- _WORK ITEM A_: In the court ruling, on what date did Defendants remove the action to federal court?
- _WORK ITEM B_: Reproduce the court ruling word for word, everything from "UNITED STATES DISTRICT" down to "3:15-cv-01257 (CSH)".
- _WORK ITEM C_: Do these statements agree with the court ruling? (i) The plaintiff first filed the action in Connecticut Superior Court. (ii) The arrest at issue took place in August 2015. (iii) The defendants based removal on 28 U.S.C. § 1331. Answer yes or no for each and quote the words of the ruling that decide it.
DOCUMENT PASSAGE START
Edwards v. Stewart et al

3:15-cv-01257-CSH

2016 | Cited 0 times | D. Connecticut | July 14, 2016

UNITED STATES DISTRICT COURT FOR THE DISTRICT OF CONNECTICUT TYWAN EDWARDS,

Plaintiff, v. BRIAN STEWART, COLIN KEARNS, and HAMDEN POLICE DEPARTMENT,

Defendants.

3:15-cv-01257 (CSH)

RULING ON MOTION TO DISMISS HAIGHT, Senior District Judge:

Plaintiff initially brought this action in Connecticut Superior Court on August 6, 2015, alleging that Defendants—the Hamden Police Department ("HPD"), one of its detectives, and one of its sergeants—e ngaged in tortious and unconstitutional activity related to Plaintiff's arrest in July 2013. Defendants removed the action to this Court on August 21, 2015, on the basis that this Court has subject matter jurisdiction pursuant to 28 U.S.C. § 1331. Section 1331 provides that federal "district courts shall have original jurisdiction of all civil actions arising under the Constitution, laws, or treaties of the United States." In removing this action, Defendants asserted that Plaintiff alleged violations of rights secured to him by the United States Constitution, and that he was thereby bringing claims pursuant to §§ 1983 and 1988 of Title 42 of the United States Code.
DOCUMENT PASSAGE END
DATA TO EXAMINE START
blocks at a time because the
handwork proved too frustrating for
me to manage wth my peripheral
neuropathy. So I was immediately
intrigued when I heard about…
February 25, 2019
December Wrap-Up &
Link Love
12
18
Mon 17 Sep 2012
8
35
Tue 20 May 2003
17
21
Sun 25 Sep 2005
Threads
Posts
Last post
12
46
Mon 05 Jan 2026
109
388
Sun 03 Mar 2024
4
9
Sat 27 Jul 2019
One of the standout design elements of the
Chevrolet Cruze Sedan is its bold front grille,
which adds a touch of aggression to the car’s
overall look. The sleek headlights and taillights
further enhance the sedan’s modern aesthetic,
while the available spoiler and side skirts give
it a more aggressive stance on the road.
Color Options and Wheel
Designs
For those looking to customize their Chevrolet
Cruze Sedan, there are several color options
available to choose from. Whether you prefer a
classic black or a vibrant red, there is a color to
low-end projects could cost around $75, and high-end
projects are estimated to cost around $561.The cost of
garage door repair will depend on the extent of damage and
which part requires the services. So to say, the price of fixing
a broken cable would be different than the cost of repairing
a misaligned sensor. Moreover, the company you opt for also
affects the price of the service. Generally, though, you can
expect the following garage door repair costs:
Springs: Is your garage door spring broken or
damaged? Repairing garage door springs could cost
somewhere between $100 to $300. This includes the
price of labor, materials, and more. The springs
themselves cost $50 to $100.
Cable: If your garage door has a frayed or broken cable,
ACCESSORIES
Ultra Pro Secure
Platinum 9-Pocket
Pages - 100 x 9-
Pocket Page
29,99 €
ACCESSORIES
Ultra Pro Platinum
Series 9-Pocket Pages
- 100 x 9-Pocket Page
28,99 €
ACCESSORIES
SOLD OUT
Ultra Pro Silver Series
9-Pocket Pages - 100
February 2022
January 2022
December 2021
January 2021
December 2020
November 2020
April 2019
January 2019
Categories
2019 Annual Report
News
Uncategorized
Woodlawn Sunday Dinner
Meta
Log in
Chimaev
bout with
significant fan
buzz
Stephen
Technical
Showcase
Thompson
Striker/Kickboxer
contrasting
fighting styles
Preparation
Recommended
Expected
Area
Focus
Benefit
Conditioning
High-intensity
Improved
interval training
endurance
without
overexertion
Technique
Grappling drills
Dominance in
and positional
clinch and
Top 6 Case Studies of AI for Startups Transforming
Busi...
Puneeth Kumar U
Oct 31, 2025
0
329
DATA TO EXAMINE END
- _ANSWER SECTION A_: August 21, 2015

- _ANSWER SECTION B_:
UNITED STATES DISTRICT COURT FOR THE DISTRICT OF CONNECTICUT TYWAN EDWARDS,

Plaintiff, v. BRIAN STEWART, COLIN KEARNS, and HAMDEN POLICE DEPARTMENT,

Defendants.

3:15-cv-01257 (CSH)

- _ANSWER SECTION C_:
(i) Yes: "Plaintiff initially brought this action in Connecticut Superior Court on August 6, 2015"
(ii) No: "related to Plaintiff's arrest in July 2013"
(iii) Yes: "on the basis that this Court has subject matter jurisdiction pursuant to 28 U.S.C. § 1331"